Bien sûr, les créateurs ont été un peu intimidés par l’immense artiste mais en intégrant une grande équipe de collaborateurs de toutes sortes, quatorze interprètes, et en se donnant corps et âme, ils sont convaincus d’avoir relevé le défi de lui rendre un juste hommage. «On propose une vision abstraite même si on suit une ligne dramatique, confie le directeur artistique. Ce n’est pas non plus strictement un spectacle de danse. Je voulais qu’il y ait un aspect théâtral important pour ajouter une nouvelle dimension, que tout ne repose pas que sur les gestes et le mouvement.»

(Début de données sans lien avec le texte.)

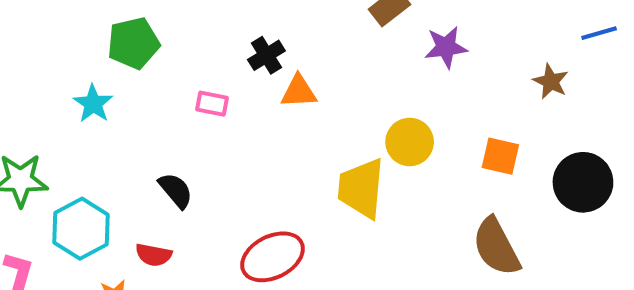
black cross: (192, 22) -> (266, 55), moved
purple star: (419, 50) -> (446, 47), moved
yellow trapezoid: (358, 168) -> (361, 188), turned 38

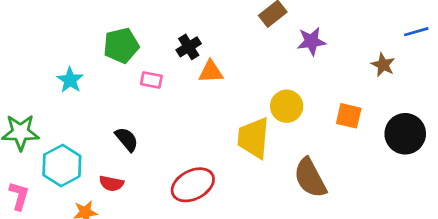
green pentagon: (133, 43) -> (121, 45), moved
brown semicircle: (496, 247) -> (310, 178), moved

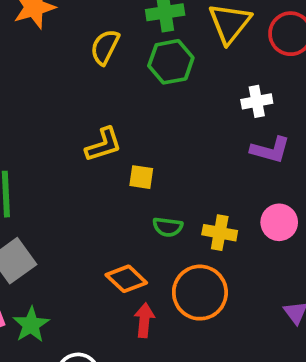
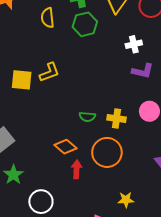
yellow semicircle: (105, 47) -> (48, 18), turned -30
yellow square: (141, 177) -> (22, 80), moved, size x1.5

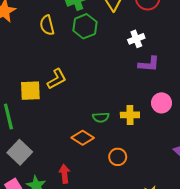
orange diamond: (65, 147) -> (83, 138), moved
orange circle: (107, 152) -> (118, 157), moved, size x0.6
red arrow: (77, 169) -> (65, 174), moved

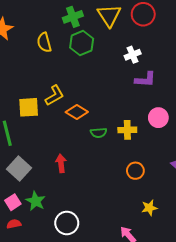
orange diamond: (83, 138) -> (77, 112), moved
orange circle: (118, 157) -> (135, 171), moved
red arrow: (65, 174) -> (61, 163), moved

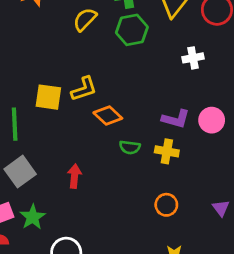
yellow semicircle: (44, 42) -> (85, 19), turned 48
purple L-shape: (145, 79) -> (176, 119), moved
pink circle: (158, 118) -> (212, 120), moved

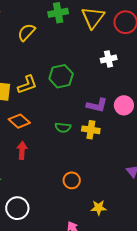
green hexagon: (132, 30) -> (61, 76), moved
orange diamond: (108, 116) -> (19, 121), moved
orange circle: (166, 205) -> (72, 180), moved

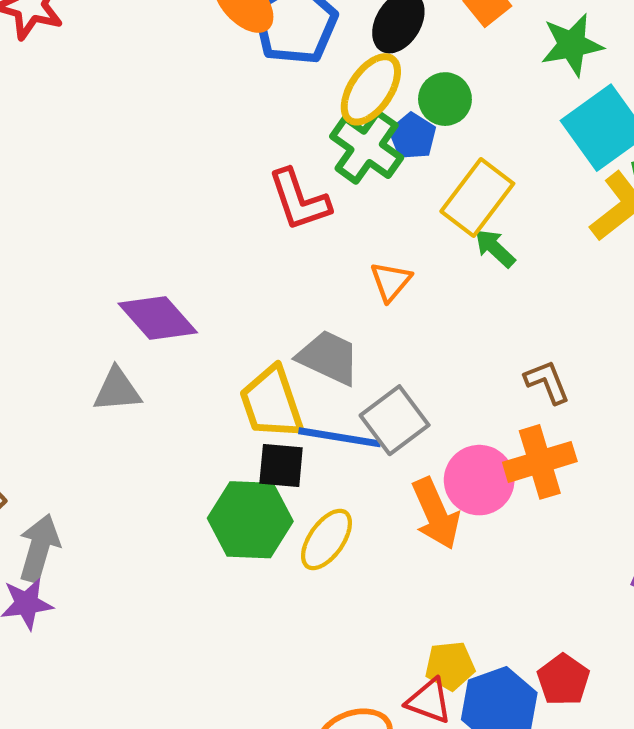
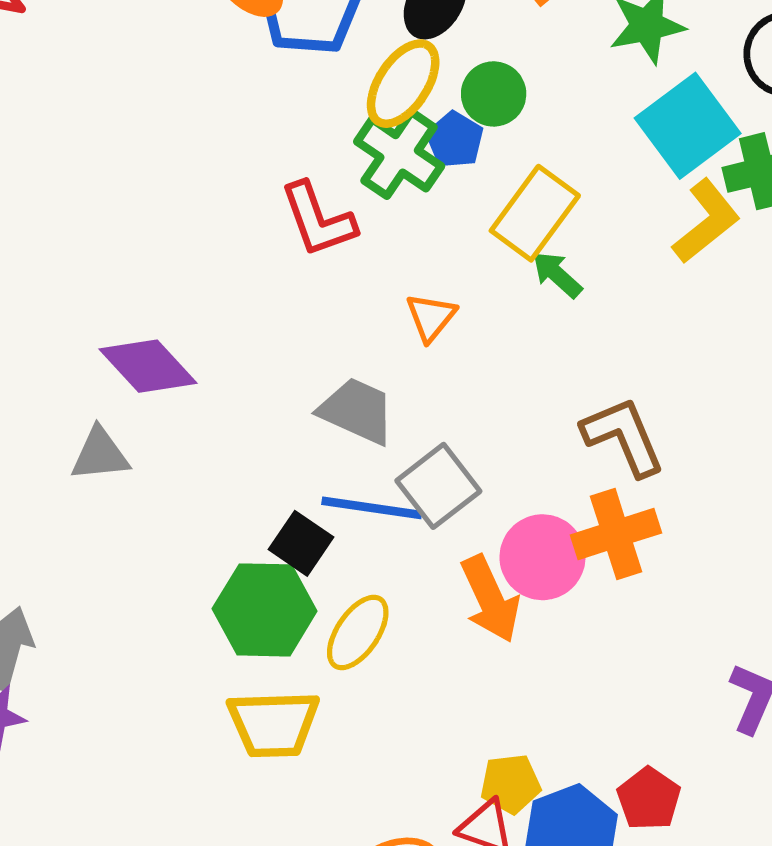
brown L-shape: (547, 382) -> (623, 436), size x1.5
yellow trapezoid: (272, 403) -> (273, 724), moved, turned -72
black square: (281, 466) -> (301, 543), turned 30

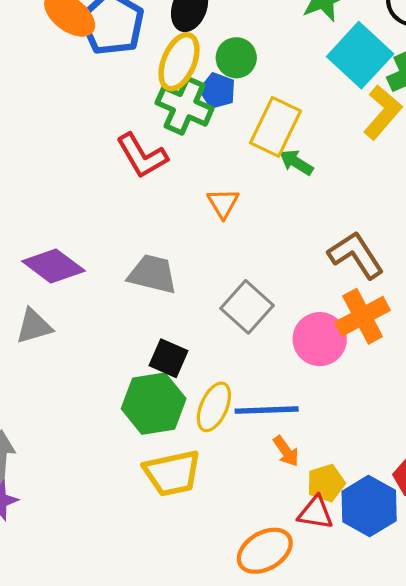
gray trapezoid: (357, 411) -> (152, 274), moved
blue line: (372, 508) -> (267, 410), moved
orange arrow: (490, 599) -> (286, 451), moved, size x0.6

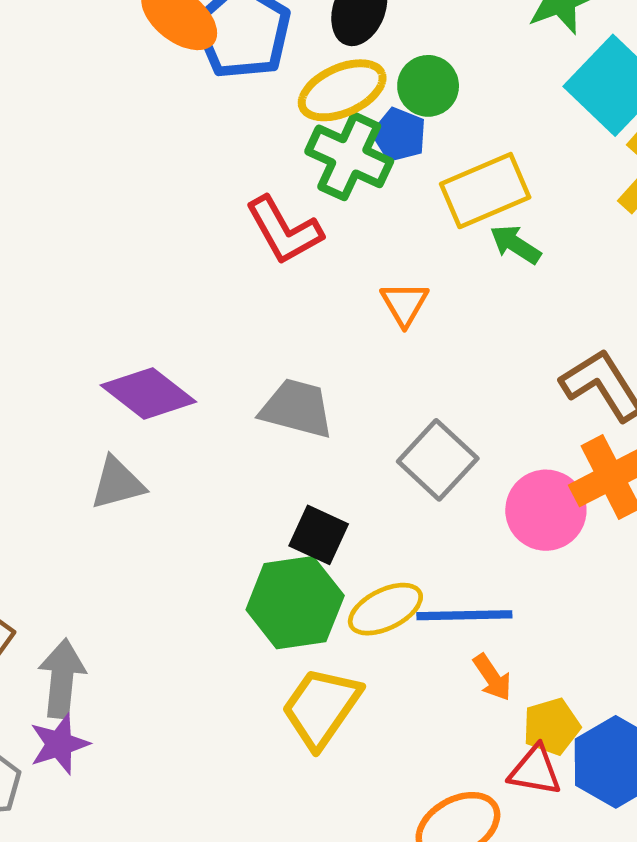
yellow ellipse: (179, 62) -> (342, 90), turned 42
yellow rectangle: (275, 127) -> (485, 191), turned 40
yellow ellipse: (214, 407) -> (385, 609), turned 39
yellow trapezoid: (172, 473) -> (321, 707), turned 136

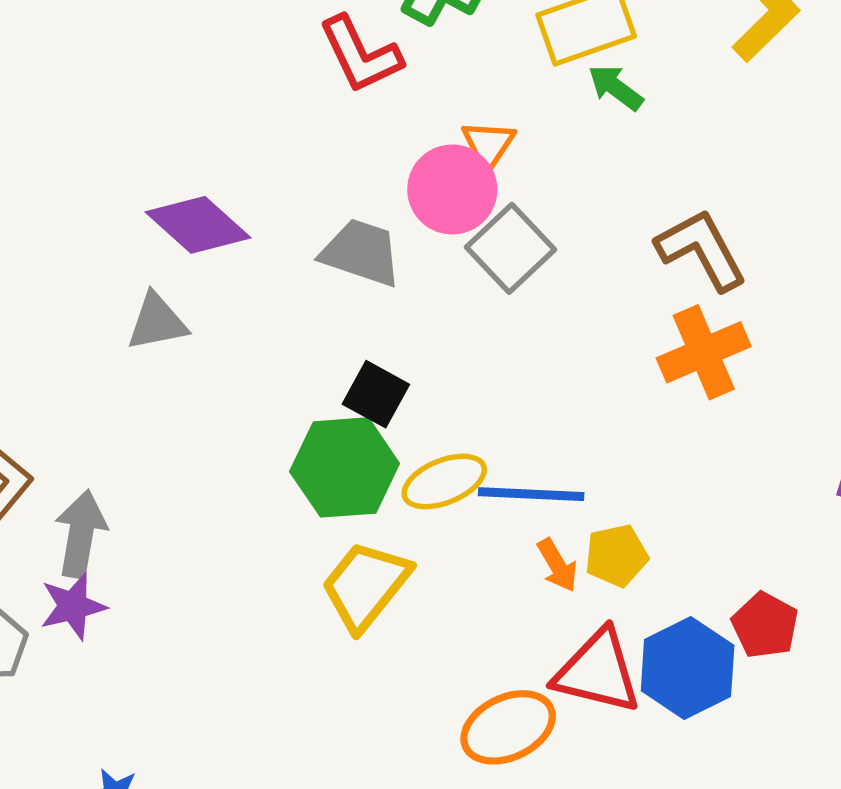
gray square: (438, 460) -> (510, 248), moved
pink circle: (546, 510) -> (452, 189), moved
yellow pentagon: (551, 726) -> (616, 556), moved
red triangle: (535, 771) -> (598, 672), size x1.5

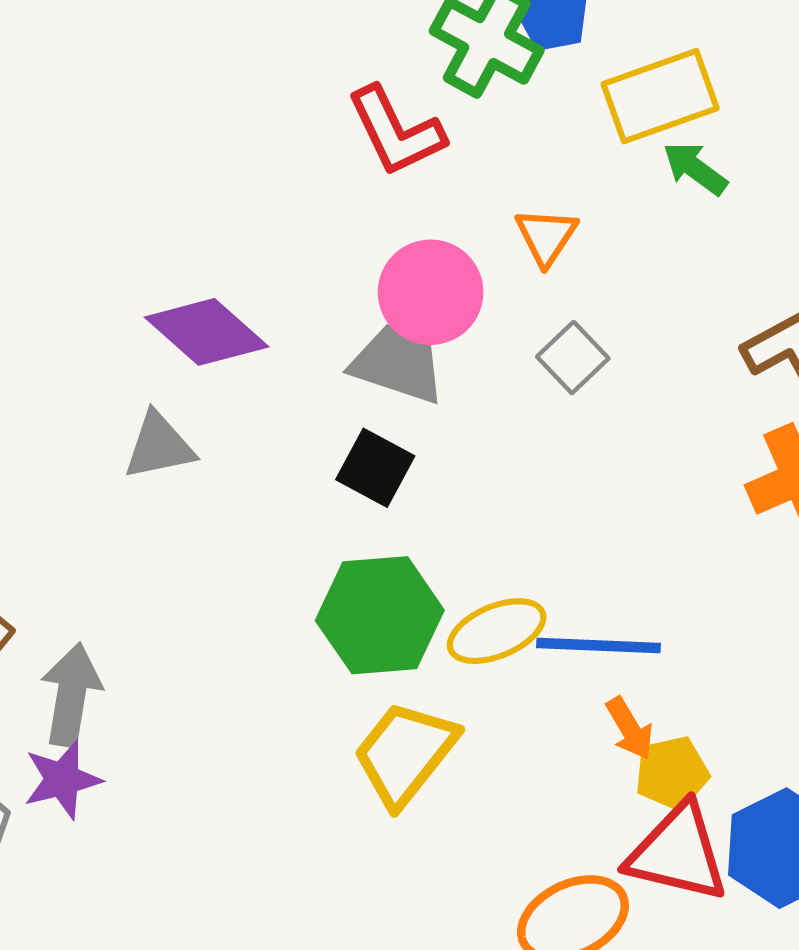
pink circle: (452, 189) -> (431, 292), moved
gray square: (510, 248) -> (573, 358), size x0.7
black square: (376, 394) -> (375, 468), moved
yellow pentagon: (616, 556) -> (672, 773), moved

«Chaque chorégraphie a été élaborée individuellement mais c’était mon rôle de conférer un sens global à Dance Me alors, je m’assurais de rappeler aux chorégraphes les lignes directrices, explique Éric Jean qui en était à sa première expérience du genre après de nombreuses années consacrée au théâtre. Cohen arrive au début du spectacle comme une sorte de fantôme, une âme errante qui donne un filon émotionnel sans pour autant qu’il raconte lui-même une histoire. J’ai eu à réunir toutes sortes de visions différentes que je devais amalgamer, à travers divers tableaux, en un tout cohérent et franchement, je suis extrêmement fier du résultat. C’est un voyage dans l’oeuvre de ce poète et un hommage extraordinaire à l’artiste.»

«Moi qui viens du théâtre, je suis encore impressionné par le travail des interprètes sur la scène: ils font des choses absolument éblouissantes. Mais ce que je trouve le plus merveilleux, c’est que la danse arrive à propulser la poésie de Cohen à un autre niveau et c’est sans doute la plus grande réussite de ce spectacle.»